* **Task directions**: Repeat all entries below exactly as shown.

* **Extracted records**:
- - - -
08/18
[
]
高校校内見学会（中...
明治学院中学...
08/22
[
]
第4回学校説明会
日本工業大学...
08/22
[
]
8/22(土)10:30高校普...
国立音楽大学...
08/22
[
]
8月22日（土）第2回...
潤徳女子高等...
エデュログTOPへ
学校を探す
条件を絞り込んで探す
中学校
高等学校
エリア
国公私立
- - - -
* **Expected answer**:
08/18
[
]
高校校内見学会（中...
明治学院中学...
08/22
[
]
第4回学校説明会
日本工業大学...
08/22
[
]
8/22(土)10:30高校普...
国立音楽大学...
08/22
[
]
8月22日（土）第2回...
潤徳女子高等...
エデュログTOPへ
学校を探す
条件を絞り込んで探す
中学校
高等学校
エリア
国公私立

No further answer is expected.